Posted: April 13, 2012 in Uncategorized

I am doing some planning for my Tour Divide bike.

Right now I am thinking of three things for my Tour Divide

  1. simple
  2. single speed
  3. strong

I am planning a special frame for the TDR. It will be very similar to my current single speed but will include a few changes to support the demands of a 2700 mile tour in remote conditions.

The big motivation for building a special frame is simply the fact that I like welding bits of metal together. The secondary motivation is to have v-brake and track ends in the rear because I am nervous about depending 100% on hydraulic disk brakes. This post on drunk cyclist can help explain why feel like v-brakes are a good idea.

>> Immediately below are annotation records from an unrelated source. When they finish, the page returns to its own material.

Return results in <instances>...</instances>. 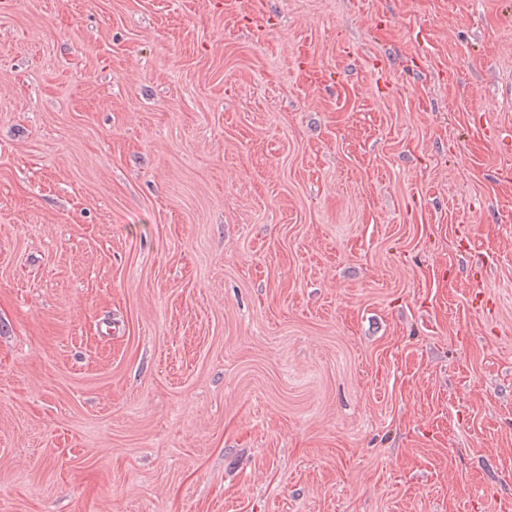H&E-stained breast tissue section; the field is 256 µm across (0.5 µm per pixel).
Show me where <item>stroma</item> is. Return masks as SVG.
I'll use <instances>...</instances> for the list:
<instances>
[{"mask_svg": "<svg viewBox=\"0 0 512 512\" xmlns=\"http://www.w3.org/2000/svg\"><path fill=\"white\" fill-rule=\"evenodd\" d=\"M0 512H512V0H0Z\"/></svg>", "mask_w": 512, "mask_h": 512, "instance_id": "35a3bbf8", "label": "stroma"}]
</instances>
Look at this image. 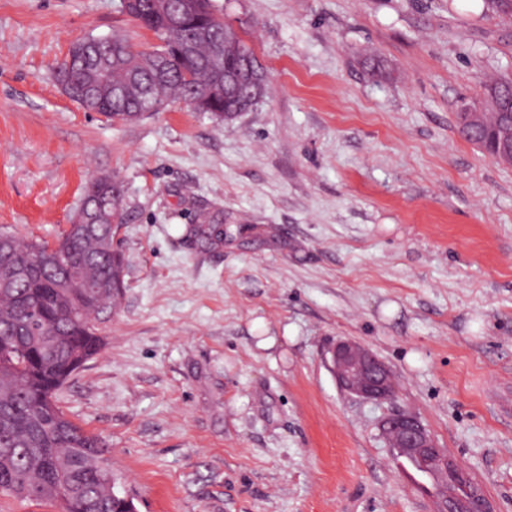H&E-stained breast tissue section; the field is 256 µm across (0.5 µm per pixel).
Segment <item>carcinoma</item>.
<instances>
[{
    "mask_svg": "<svg viewBox=\"0 0 512 512\" xmlns=\"http://www.w3.org/2000/svg\"><path fill=\"white\" fill-rule=\"evenodd\" d=\"M179 28L166 24V0H120L121 10L153 31L162 45L136 50L114 33L84 49L79 41L56 68L58 83L71 92L107 78L119 96L86 104L108 120L129 122L160 111L169 102L196 103L195 111L220 121L252 108L246 87L229 78L252 50L224 25L214 0H195ZM512 97V79L485 85V107ZM91 211L104 202L112 220L126 221L121 185L114 179L89 183ZM219 220L207 212L192 232L216 234ZM122 256L104 221L68 227L56 241H22L0 233V492L36 501H57L62 512H113L112 469L102 442L72 422L56 402L61 386L100 354L97 317L112 307L119 286L114 270Z\"/></svg>",
    "mask_w": 512,
    "mask_h": 512,
    "instance_id": "1",
    "label": "carcinoma"
}]
</instances>
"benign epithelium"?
<instances>
[{"mask_svg":"<svg viewBox=\"0 0 512 512\" xmlns=\"http://www.w3.org/2000/svg\"><path fill=\"white\" fill-rule=\"evenodd\" d=\"M461 121L478 132L475 141L491 158L512 167V144L505 147L487 145L486 134L491 126L486 113L469 110L461 113ZM329 354L336 381L348 394L363 400H388L394 396L391 369L367 347L341 339L330 347ZM380 432L394 456L410 460L423 477L444 487L436 512H494L484 491L469 479L466 469L448 455L447 449L439 446L418 417L405 411L392 413L381 422ZM450 473L466 480V495L461 496L448 488Z\"/></svg>","mask_w":512,"mask_h":512,"instance_id":"obj_1","label":"benign epithelium"}]
</instances>
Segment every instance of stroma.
<instances>
[{
  "label": "stroma",
  "mask_w": 512,
  "mask_h": 512,
  "mask_svg": "<svg viewBox=\"0 0 512 512\" xmlns=\"http://www.w3.org/2000/svg\"><path fill=\"white\" fill-rule=\"evenodd\" d=\"M265 68L232 121L173 103L110 124L63 93L72 43L155 34L119 0H0V231L56 242L84 187L122 185L124 288L58 394L138 512H435L379 431L416 415L512 512V168L460 99L512 74L486 0H216ZM224 215V239L192 235ZM367 346L396 397L340 390ZM331 370L339 386L363 400H388L395 386L391 369L367 347L341 339L329 349Z\"/></svg>",
  "instance_id": "obj_1"
}]
</instances>
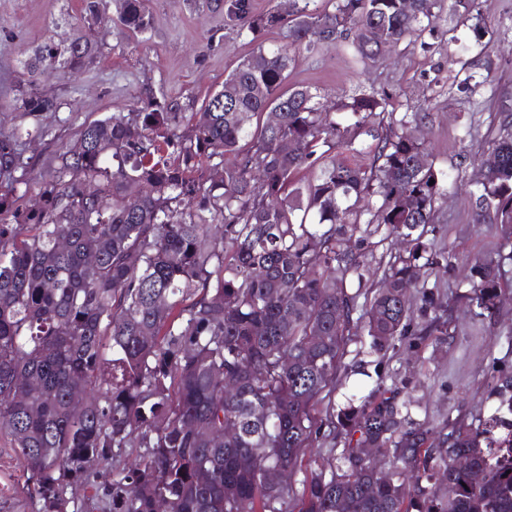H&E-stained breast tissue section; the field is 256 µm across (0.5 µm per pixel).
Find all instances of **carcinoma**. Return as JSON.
Returning a JSON list of instances; mask_svg holds the SVG:
<instances>
[{"label":"carcinoma","mask_w":512,"mask_h":512,"mask_svg":"<svg viewBox=\"0 0 512 512\" xmlns=\"http://www.w3.org/2000/svg\"><path fill=\"white\" fill-rule=\"evenodd\" d=\"M85 0V14L147 31L145 0ZM251 28L252 0H207ZM479 32L488 0H457ZM435 0H288L279 19L288 42L261 47L224 79L190 119L173 101L149 98L136 112L83 125L57 157L34 200L19 193L33 170L22 134L45 135L60 103L23 83L15 107L33 130L0 131V435L32 481L38 512H69L75 491L104 478L106 512H288L290 485L273 488L265 469L295 467L322 423L312 411L336 386L358 293L366 287L363 247L380 233L408 245L388 266L366 310L370 348L443 332L435 316L411 328L405 290L417 262L444 271L448 256L425 239L445 174L421 167L422 144L384 124L390 97L362 92L328 106L310 86L287 84L292 54L343 42L372 59L383 43L423 31ZM77 32L32 50L29 79L56 68L79 71L97 56ZM272 105H285L277 124ZM372 143L365 144V138ZM364 152L369 163L336 160ZM224 168L205 175L204 164ZM476 202L492 223L512 228V126L503 125L481 161ZM314 170L300 185L296 173ZM415 204L404 206L401 199ZM67 241L65 248L58 239ZM355 240V248L341 243ZM98 246L95 262L87 259ZM471 300L492 316L502 292L499 266L477 264ZM288 358V369L281 358ZM85 395L81 413L71 405ZM499 408L512 414V376L498 380ZM395 396L375 393L327 419L349 448H393L416 463L429 430L396 434ZM230 421L239 433L208 438ZM450 434L442 477L448 502L428 512H512V462L493 441ZM141 449L131 467L123 452ZM485 473L481 485L455 465ZM347 469L307 478L299 512H409L404 484L374 461L345 456Z\"/></svg>","instance_id":"cac0c4a2"}]
</instances>
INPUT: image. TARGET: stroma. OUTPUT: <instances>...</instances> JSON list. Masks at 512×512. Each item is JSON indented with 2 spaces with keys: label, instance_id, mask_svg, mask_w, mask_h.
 <instances>
[{
  "label": "stroma",
  "instance_id": "35a3bbf8",
  "mask_svg": "<svg viewBox=\"0 0 512 512\" xmlns=\"http://www.w3.org/2000/svg\"><path fill=\"white\" fill-rule=\"evenodd\" d=\"M82 5V0H0L1 131L18 123L13 100L31 49L45 38L64 40L84 29ZM145 5L147 32L133 34L110 22L85 29L98 57L80 71L57 69L40 77L38 91L56 98L61 109L51 134L25 144L34 183L51 178L58 154L83 124L130 112L149 95L176 101L188 114L200 111L244 58L285 41L280 28L253 32L193 0H145ZM454 8L453 0H438L429 31L382 50L376 61L359 62L352 51L327 42L297 50L288 70L289 83L317 88L332 102L361 91L389 93L393 121H406L407 132L425 146L428 162L446 175L426 237L453 257L447 271L420 268L419 285L406 296L417 327L426 319L420 310L423 293L438 297L447 335L413 336L375 355L367 349L365 320H353L336 389L315 412L323 419L372 390L397 392L403 425L430 430L434 459L445 453L449 434L475 431L495 414L498 401L490 387L496 378L512 375V243L499 225L479 220L472 197L481 179L478 160L505 119L501 99L512 97V0H493L479 42ZM474 71L483 74L484 83L459 92L460 82ZM402 249L381 235L370 238L371 285L361 289L358 304L381 287L384 270ZM498 255L508 286L495 315L486 319L470 302V287L476 259ZM346 450L343 435L319 434L305 467L293 468L290 483L302 490L312 469L331 478L341 471ZM32 488L17 454L0 437V512H38Z\"/></svg>",
  "mask_w": 512,
  "mask_h": 512
}]
</instances>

The bike will still use a hydraulic disk in the front but by running a v-brake in the rear and having an extra cable packed away I will never be left with a bike that does not have a functional brake.

On the TDR, there are some long sections where water is in short supply and as such I will include an extra bottle mount under the down tube. Also, my current bike is white and as such the idea of 2700 miles without cleaning it makes me sad. I plan to paint the new frame red. Mountain lions find the color red to be relaxing and hopefully won’t attack me.

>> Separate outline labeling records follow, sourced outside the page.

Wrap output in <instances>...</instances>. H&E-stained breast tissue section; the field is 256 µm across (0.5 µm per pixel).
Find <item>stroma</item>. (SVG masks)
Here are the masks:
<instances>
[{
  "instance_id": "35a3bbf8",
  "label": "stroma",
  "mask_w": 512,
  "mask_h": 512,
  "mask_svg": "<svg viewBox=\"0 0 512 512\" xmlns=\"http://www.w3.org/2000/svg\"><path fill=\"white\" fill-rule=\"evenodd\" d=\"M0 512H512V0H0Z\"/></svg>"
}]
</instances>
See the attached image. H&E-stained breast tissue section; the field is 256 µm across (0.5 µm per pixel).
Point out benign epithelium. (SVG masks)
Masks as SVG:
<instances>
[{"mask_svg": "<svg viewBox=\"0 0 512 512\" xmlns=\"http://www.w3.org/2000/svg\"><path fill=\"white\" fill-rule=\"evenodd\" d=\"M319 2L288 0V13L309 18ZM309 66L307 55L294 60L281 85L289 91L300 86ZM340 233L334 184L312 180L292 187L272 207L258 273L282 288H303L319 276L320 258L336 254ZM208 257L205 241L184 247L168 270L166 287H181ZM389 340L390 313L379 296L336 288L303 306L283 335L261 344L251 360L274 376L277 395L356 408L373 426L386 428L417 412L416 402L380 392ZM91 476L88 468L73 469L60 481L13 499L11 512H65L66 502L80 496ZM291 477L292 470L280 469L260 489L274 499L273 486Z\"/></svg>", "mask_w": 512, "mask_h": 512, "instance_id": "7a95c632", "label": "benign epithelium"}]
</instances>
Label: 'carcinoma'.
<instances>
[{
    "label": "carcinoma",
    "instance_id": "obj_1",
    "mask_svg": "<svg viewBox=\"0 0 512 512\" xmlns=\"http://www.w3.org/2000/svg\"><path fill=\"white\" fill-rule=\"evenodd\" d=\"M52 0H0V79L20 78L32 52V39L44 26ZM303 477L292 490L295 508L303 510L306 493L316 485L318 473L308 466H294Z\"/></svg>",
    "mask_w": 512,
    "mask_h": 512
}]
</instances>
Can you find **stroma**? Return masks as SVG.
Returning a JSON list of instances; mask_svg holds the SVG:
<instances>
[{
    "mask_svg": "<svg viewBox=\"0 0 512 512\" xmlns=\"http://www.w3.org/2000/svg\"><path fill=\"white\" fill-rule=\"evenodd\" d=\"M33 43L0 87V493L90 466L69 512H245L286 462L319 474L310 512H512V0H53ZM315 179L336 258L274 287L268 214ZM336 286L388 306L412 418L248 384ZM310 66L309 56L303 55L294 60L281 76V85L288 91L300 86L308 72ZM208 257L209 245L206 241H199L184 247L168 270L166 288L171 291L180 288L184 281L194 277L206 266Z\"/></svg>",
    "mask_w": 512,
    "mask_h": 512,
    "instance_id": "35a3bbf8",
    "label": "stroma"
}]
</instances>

Running single speed is also part of making the bike simple and easy to manage for the distance. Basically once I start rolling I don’t want to have to deal with mechanical problems and as such a simple single speed will reduce the need for maintenance and eliminate a number potential failure points.

I have some friends helping me with a new set of wheels and will likely run durable XT hubs with DT rims, and tubeless Specialized Fast Track tires.

  1. tim rapp says:

    double-speed is the new single-speed. Throw a flip-flop hub on that rig and you’ll double your odds of finishing TDR. With track ends it’s easy and fast to flip the wheel around. Brains over braun.

    red bikes are faster.

  2. MattB says:

    What about rear mechanical disc brake? I’d be leery of v-brakes with the mud issues racers have seen in past years. Last thing you want is a busted front hyrdo and no way to stop with a weak v-brake on the rear. Or just not a real concern?

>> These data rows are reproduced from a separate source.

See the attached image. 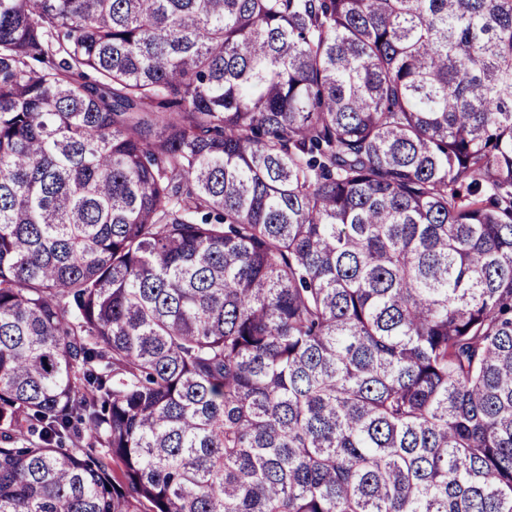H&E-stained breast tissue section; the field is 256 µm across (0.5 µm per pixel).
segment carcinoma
Listing matches in <instances>:
<instances>
[{
  "instance_id": "cac0c4a2",
  "label": "carcinoma",
  "mask_w": 512,
  "mask_h": 512,
  "mask_svg": "<svg viewBox=\"0 0 512 512\" xmlns=\"http://www.w3.org/2000/svg\"><path fill=\"white\" fill-rule=\"evenodd\" d=\"M0 512H512V0H0Z\"/></svg>"
}]
</instances>
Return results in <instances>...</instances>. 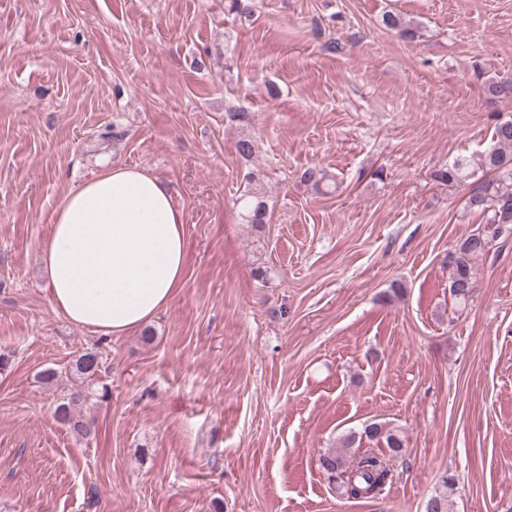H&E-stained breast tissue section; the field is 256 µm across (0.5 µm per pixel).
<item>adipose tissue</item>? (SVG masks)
<instances>
[{"label":"adipose tissue","instance_id":"1","mask_svg":"<svg viewBox=\"0 0 512 512\" xmlns=\"http://www.w3.org/2000/svg\"><path fill=\"white\" fill-rule=\"evenodd\" d=\"M185 215L164 183L114 166L69 193L42 251L53 309L97 334L146 326L183 286Z\"/></svg>","mask_w":512,"mask_h":512}]
</instances>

    I’m excited to see the new bike when it’s done!


    • Mark says:

      I really like v-brakes and sorta miss them. In a sense, I simply like the simplicity and the way of v-brakes look vs. bb7 plus they are crazy light and work well with track ends (no sliders on this bike). Eventually I want to put a PAUL motolites on the bike because they look cool. Mud can be an issue but it’s manageable. Cyclocross bikes run cantis with tons of mud plus we raced mountain bikes with v-brakes for many years before disks arrived. I will have a bit of a retro vibe going on.

      Up front I am planning a hydro and if any problems occur with the hydro I will repair or replace it at the next opportunity. Most braking comes from the front wheel anyway so rear brake only will suck. Hopefully nothing will breakdown.